P-Nitroterphenyl units for near-infrared two-photon uncaging of calcium ions

Abstract

Near-infrared two-photon (NIR-2P) uncaging reactions are useful for precise investigations of the roles of biologically active compounds in various phenomena. In this study, we synthesized new NIR-2P-responsive chromophores with terphenyl backbones featuring an ethylene glycol tetraacetic acid (EGTA) unit as a Ca2+-selective chelator. The photolabile Ca2+ chelators were synthesized in high yields (83 % for 1a, 45 % for 1b) from commercially available starting materials. One- and two-photon photochemical excitations of the synthesized terphenyl derivatives featuring two different electron-donating groups (dimethylamino (NMe2) and methoxyl (OMe)), which were thermally stable at least 36 h at 37 C in HEPES buffer (pH 7.4), were conducted to clarify the substituent effect on the photophysical and photochemical properties.
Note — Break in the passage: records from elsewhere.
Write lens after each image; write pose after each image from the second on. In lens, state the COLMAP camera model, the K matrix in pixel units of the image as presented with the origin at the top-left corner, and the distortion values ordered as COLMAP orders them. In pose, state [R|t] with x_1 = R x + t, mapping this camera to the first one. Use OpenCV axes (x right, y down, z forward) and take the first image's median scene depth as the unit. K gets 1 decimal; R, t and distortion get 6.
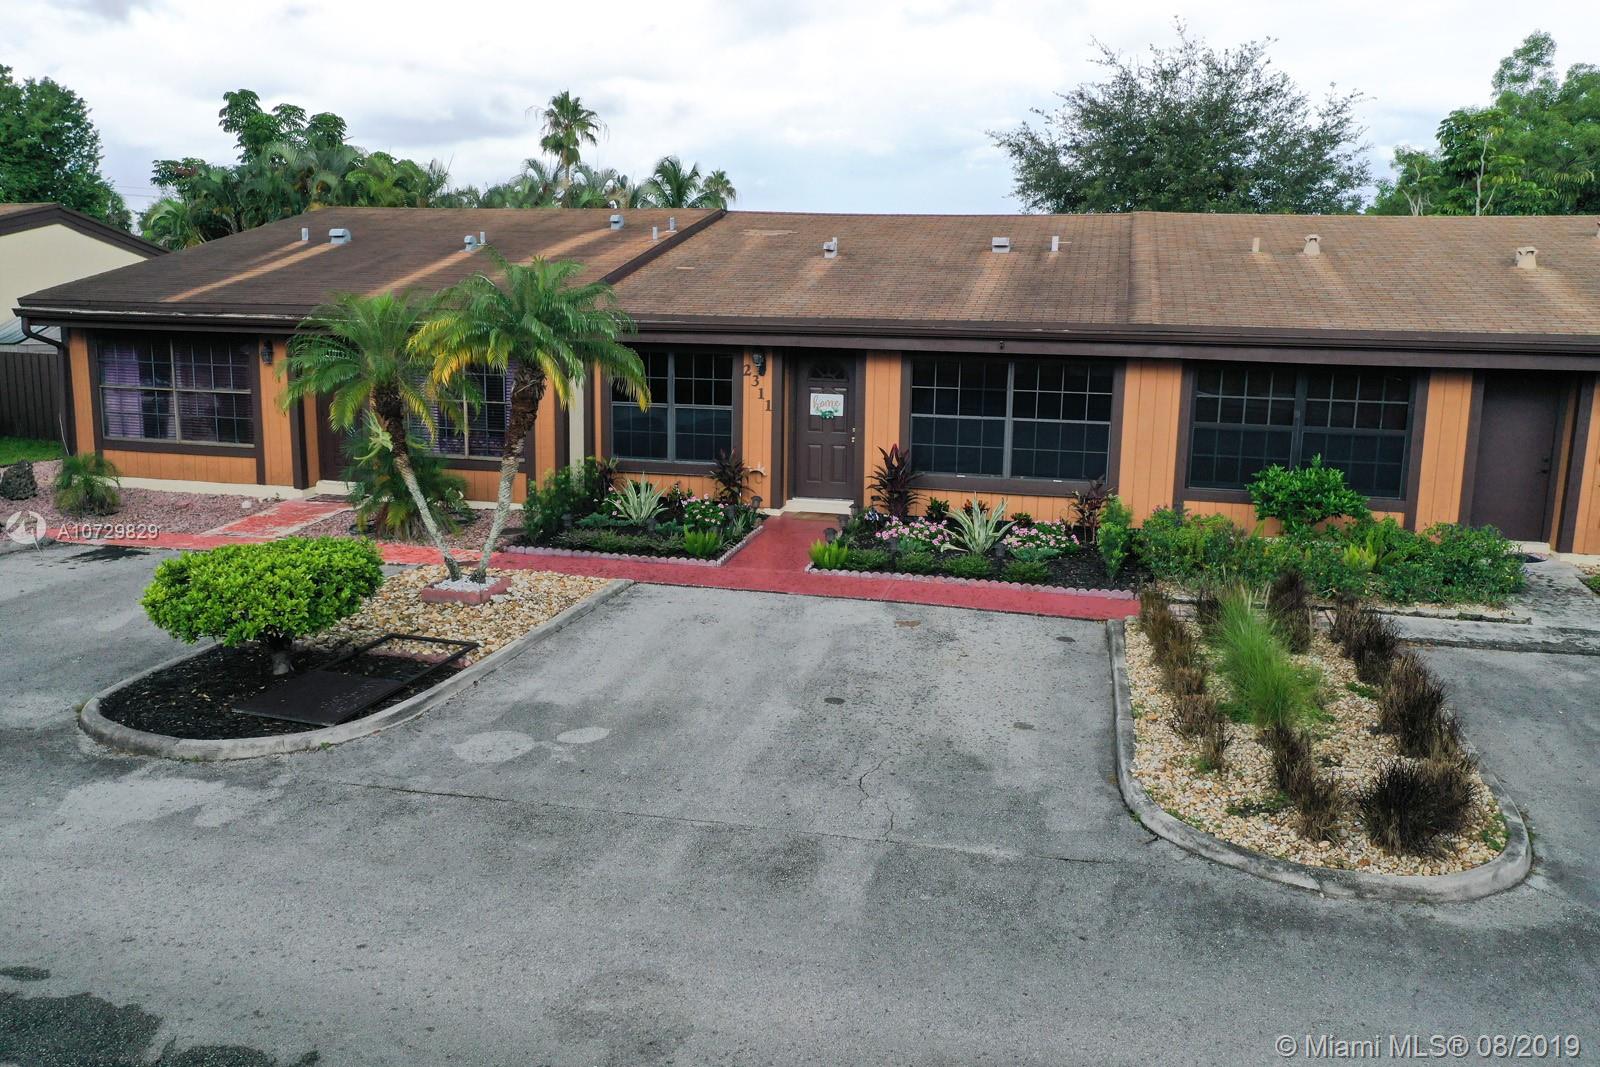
lens RADIAL K [[1275.0, 0, 800.0], [0, 1275.0, 533.5], [0, 0, 1]] dist [-0.006463, 0.003942]
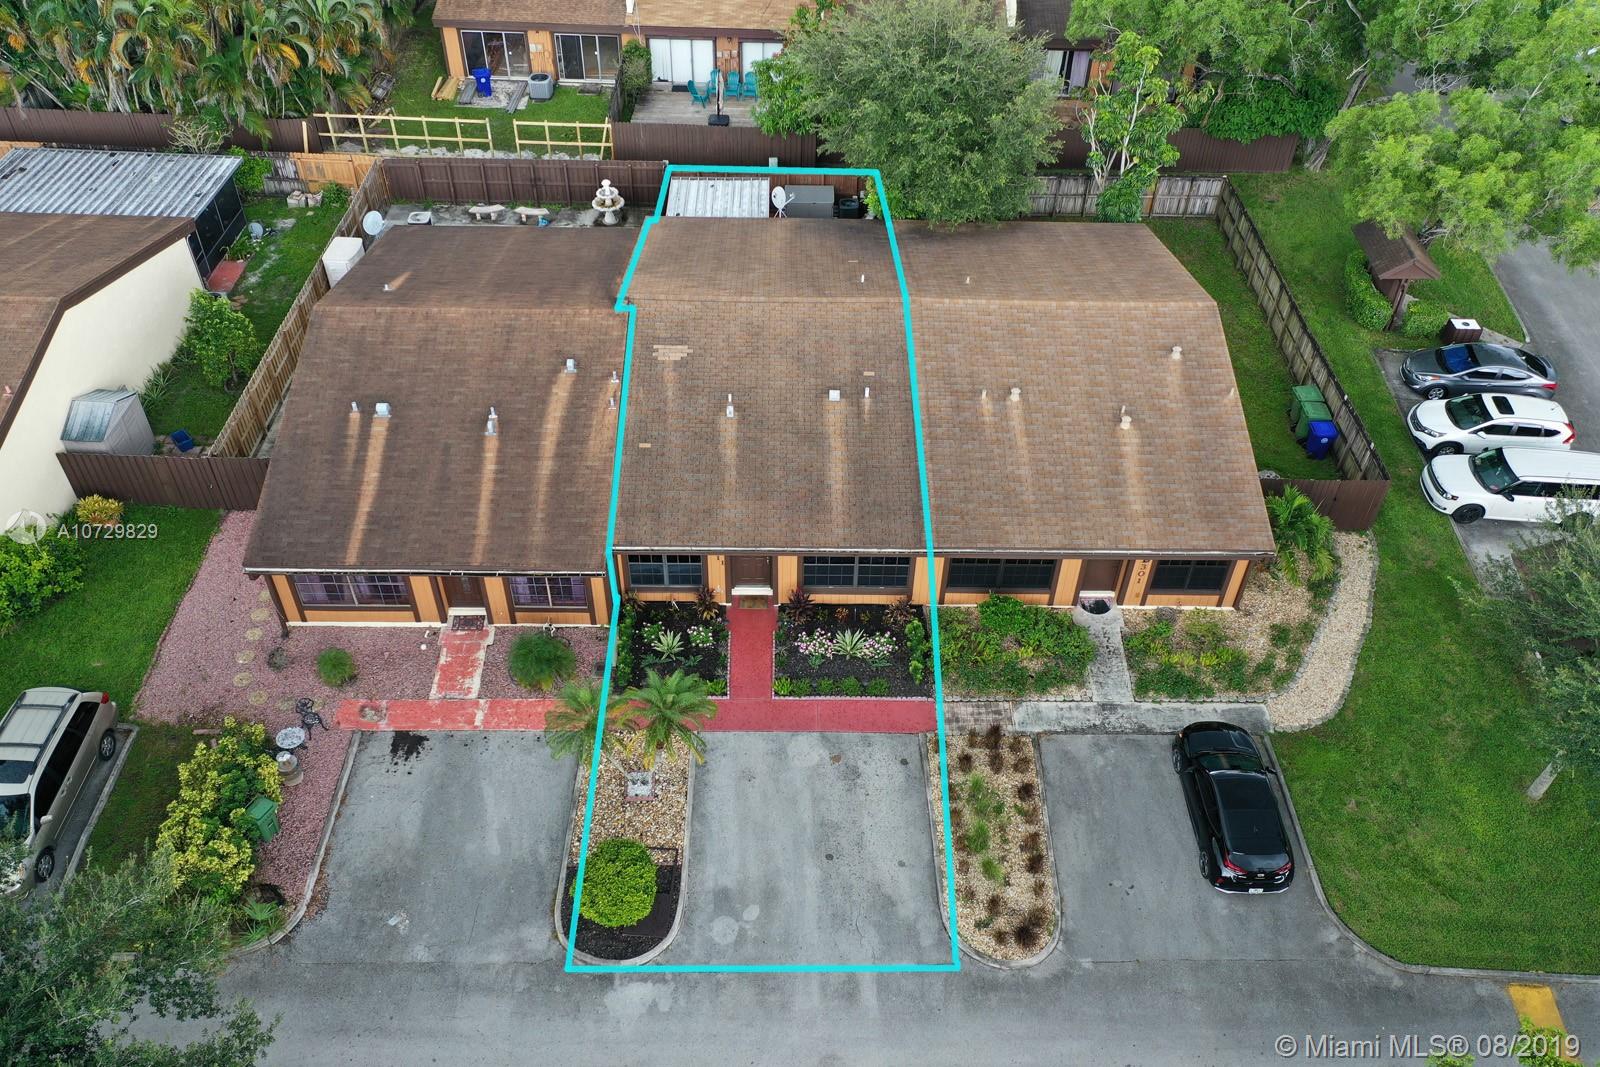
lens RADIAL K [[1275.0, 0, 800.0], [0, 1275.0, 533.5], [0, 0, 1]] dist [-0.006463, 0.003942]
pose [[0.969830, -0.169066, 0.175630, -0.413770], [0.043508, 0.828913, 0.557683, -2.056778], [-0.239867, -0.533216, 0.811261, -0.822985]]
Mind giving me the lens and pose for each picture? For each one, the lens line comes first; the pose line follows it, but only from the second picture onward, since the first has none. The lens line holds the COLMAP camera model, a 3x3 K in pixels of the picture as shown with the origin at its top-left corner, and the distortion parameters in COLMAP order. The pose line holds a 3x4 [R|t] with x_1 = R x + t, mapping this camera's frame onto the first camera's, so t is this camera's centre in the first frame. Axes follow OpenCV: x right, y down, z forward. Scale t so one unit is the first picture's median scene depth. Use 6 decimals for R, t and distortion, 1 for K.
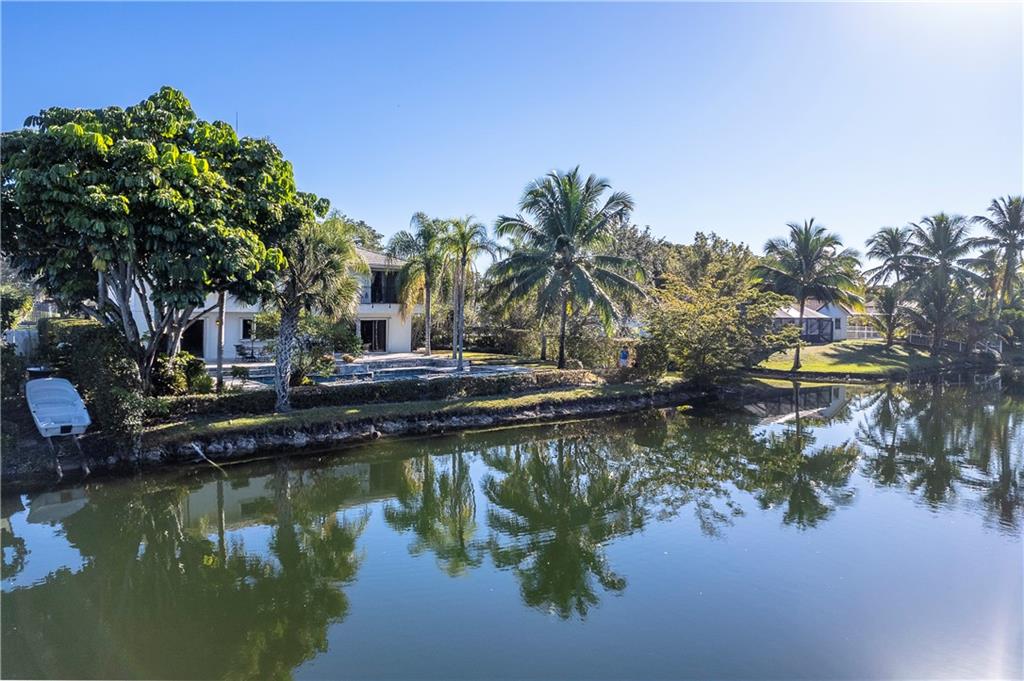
lens RADIAL K [[757.4, 0, 512.0], [0, 757.4, 340.5], [0, 0, 1]] dist [-0.048278, 0.003590]
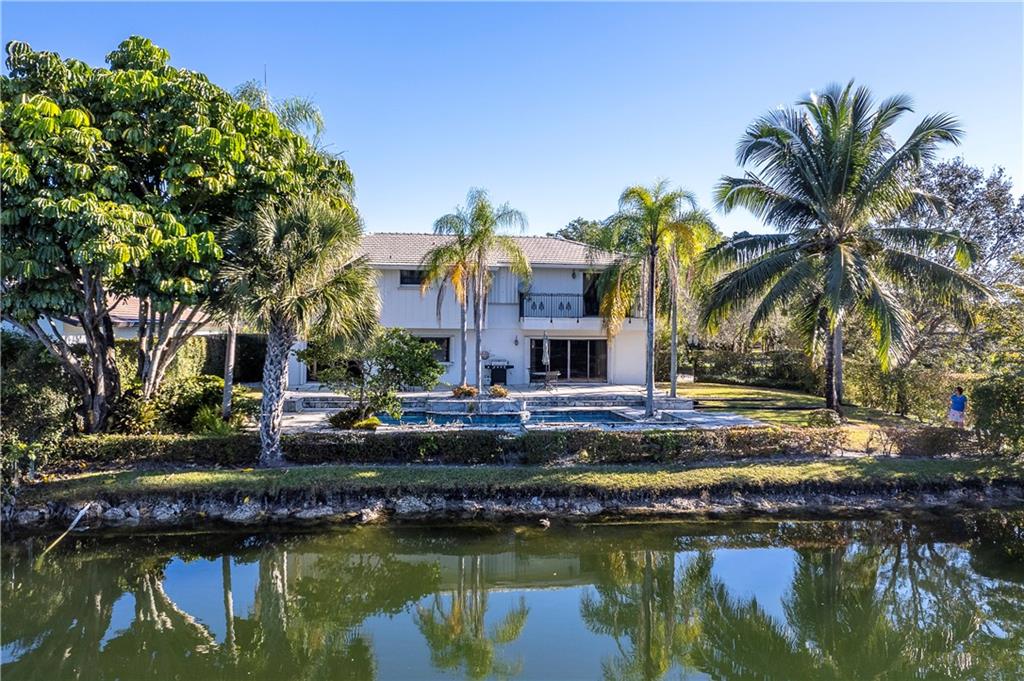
lens RADIAL K [[757.4, 0, 512.0], [0, 757.4, 340.5], [0, 0, 1]] dist [-0.048278, 0.003590]
pose [[0.833295, 0.005354, -0.552803, 0.221327], [-0.022001, 0.999482, -0.023483, -0.009221], [0.552391, 0.031731, 0.832981, 0.438269]]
The NMe2 group, which is a stronger electron-donating group, has led to a higher two-photon cross-section (σ2 = 75 GM at 780 nm) compared to the OMe group (σ2 = 9 GM at 720 nm) in a pH = 7.4 HEPES buffer solution, although the molar extinction coefficient (ε) of the NMe2-substituted one (ε = 10,371 at λmax =363 nm) was lower than that of the OMe-derivative (ε = 14,351 at λmax = 344 nm). The quantum yield (Φ = 0.04) for the decomposition of the NMe2-substituted caged compound was lower than that for the OMe-substituted caged compound (Φ = 0.40). One and two-photon uncaging efficiency values of the OMe substituted compound, ε × Φ = 5740 and σ2 × Φ = 3.6, were higher than those of the NMe2-substituted compound, 415 and 3.0, respectively. Laser flash photolysis experiments clarified the decay rate constants (2.5 × 106 and 1.1 × 102 s−1) of aci-nitro intermediates formed during the uncaging process. A concentration jump of Ca2+ was confirmed in the photolysis of caged calcium compounds newly synthesized in this study, indicating the terphenyl derivatives can be also utilized in physiological experiments. The corresponding acetoxymethyl esters were also prepared for physiological studies.